*Extrait du document*.
□ □ □
L’Inde devient État membre associé du CERN

S.E. M. Amandeep Singh Gill, Ambassadeur de l'Inde, et Fabiola Gianotti, directrice générale du CERN. (Image : Maximilien Brice/CERN)

Aujourd’hui, l’Inde est devenue un État membre associé du CERN à la suite de l’annonce officielle par le gouvernement de ce pays que ses procédures internes d’approbation relatives à l’Accord lui octroyant ce statut, signé en novembre 2016, ont été menées à bien.

En 1991, l’Inde et le CERN ont signé un accord établissant les priorités de leur coopération scientifique et technique. Plusieurs protocoles ont par la suite été signés.

Les relations de l’Inde avec l’Organisation sont toutefois beaucoup plus anciennes puisqu’elles remontent initialement à la coopération avec l’Institut de recherche fondamentale Tata, dont les physiciens des hautes énergies participent activement à des expériences au CERN depuis les années 1960. Ils ont ensuite été rejoints par les scientifiques du Centre de technologie de pointe Raja Ramanna, à Indore, dans les années 1990. Ces instituts, avec d’autres, ont construit des éléments pour l’accélérateur LEP et les détecteurs L3, WA93 et WA89. Tout au long de ces années, leurs scientifiques ont participé à d’importantes analyses et publications de physique.

Tout cela a ouvert la voie à la décision prise par la Commission indienne de l'Énergie atomique, en 1996, de participer à la construction du LHC et de contribuer aux expériences CMS et ALICE ainsi qu’à la Grille de calcul pour le LHC avec des centres de niveau 2 à Mumbai et Kolkata. En reconnaissance de ces importants apports, l’Inde s’est vu accorder en 2002 le statut d’observateur au Conseil du CERN.

Le succès du partenariat entre le CERN et le DAE pour le LHC a également conduit à une coopération sur les technologies novatrices pour les accélérateurs, à travers la participation du DAE aux projets Linac 4, SPL et CTF3 du CERN, et la contribution du CERN aux programmes du DAE. L’Inde participe également aux expériences COMPASSISOLDE et nTOF.
□ □ □
*Consigne*. Recopiez à l'identique le passage de l'article sur l'Inde et le CERN qui s'ouvre sur les mots contenant « L’Inde devient État » et se termine par « suite été signés. ».
□ □ □
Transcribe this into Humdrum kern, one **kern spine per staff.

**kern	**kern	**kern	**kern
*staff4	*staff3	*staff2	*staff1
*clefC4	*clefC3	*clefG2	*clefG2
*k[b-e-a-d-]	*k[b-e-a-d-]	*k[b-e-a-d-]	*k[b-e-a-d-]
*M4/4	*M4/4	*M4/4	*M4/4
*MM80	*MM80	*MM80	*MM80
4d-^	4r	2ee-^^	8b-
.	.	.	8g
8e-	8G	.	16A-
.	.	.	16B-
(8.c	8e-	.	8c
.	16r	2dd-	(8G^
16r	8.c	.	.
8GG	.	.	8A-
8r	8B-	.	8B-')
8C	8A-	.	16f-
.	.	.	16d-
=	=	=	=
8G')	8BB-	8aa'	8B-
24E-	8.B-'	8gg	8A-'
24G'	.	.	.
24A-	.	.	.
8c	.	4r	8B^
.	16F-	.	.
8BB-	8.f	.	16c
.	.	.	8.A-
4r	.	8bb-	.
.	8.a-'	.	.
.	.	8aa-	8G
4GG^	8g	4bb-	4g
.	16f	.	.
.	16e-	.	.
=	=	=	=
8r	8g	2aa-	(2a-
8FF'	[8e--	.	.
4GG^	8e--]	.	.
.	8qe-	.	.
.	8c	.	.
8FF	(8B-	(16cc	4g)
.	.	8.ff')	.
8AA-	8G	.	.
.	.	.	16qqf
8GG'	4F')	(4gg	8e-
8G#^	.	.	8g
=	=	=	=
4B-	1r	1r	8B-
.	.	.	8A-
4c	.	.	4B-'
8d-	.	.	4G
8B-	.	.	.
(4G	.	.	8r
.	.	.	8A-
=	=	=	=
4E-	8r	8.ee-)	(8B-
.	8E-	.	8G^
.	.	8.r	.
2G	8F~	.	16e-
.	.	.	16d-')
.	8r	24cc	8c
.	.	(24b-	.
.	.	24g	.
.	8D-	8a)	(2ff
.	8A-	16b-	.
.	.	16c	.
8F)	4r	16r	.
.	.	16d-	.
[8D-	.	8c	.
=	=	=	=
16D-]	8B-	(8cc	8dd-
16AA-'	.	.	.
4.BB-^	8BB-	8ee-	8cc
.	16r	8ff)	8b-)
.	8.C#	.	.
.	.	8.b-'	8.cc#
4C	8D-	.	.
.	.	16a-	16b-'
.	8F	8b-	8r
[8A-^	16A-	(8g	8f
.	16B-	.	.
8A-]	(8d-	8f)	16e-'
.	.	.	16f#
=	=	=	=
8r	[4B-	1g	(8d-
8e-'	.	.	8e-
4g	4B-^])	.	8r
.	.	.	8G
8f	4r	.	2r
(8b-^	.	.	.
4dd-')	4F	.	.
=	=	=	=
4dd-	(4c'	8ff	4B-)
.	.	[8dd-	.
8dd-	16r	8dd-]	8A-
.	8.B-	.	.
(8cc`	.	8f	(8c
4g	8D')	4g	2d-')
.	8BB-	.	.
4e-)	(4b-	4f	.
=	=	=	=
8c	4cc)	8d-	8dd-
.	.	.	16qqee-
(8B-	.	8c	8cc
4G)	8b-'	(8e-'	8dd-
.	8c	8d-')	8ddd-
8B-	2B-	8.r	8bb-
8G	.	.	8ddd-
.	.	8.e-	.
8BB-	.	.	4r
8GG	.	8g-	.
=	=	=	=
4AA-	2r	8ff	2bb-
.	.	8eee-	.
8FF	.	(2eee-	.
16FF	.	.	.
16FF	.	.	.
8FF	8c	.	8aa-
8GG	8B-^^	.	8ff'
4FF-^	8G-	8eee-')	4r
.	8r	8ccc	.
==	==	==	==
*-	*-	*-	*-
□ □ □
*Résultat de l'exercice*.
L’Inde devient État membre associé du CERN

S.E. M. Amandeep Singh Gill, Ambassadeur de l'Inde, et Fabiola Gianotti, directrice générale du CERN. (Image : Maximilien Brice/CERN)

Aujourd’hui, l’Inde est devenue un État membre associé du CERN à la suite de l’annonce officielle par le gouvernement de ce pays que ses procédures internes d’approbation relatives à l’Accord lui octroyant ce statut, signé en novembre 2016, ont été menées à bien.

En 1991, l’Inde et le CERN ont signé un accord établissant les priorités de leur coopération scientifique et technique. Plusieurs protocoles ont par la suite été signés.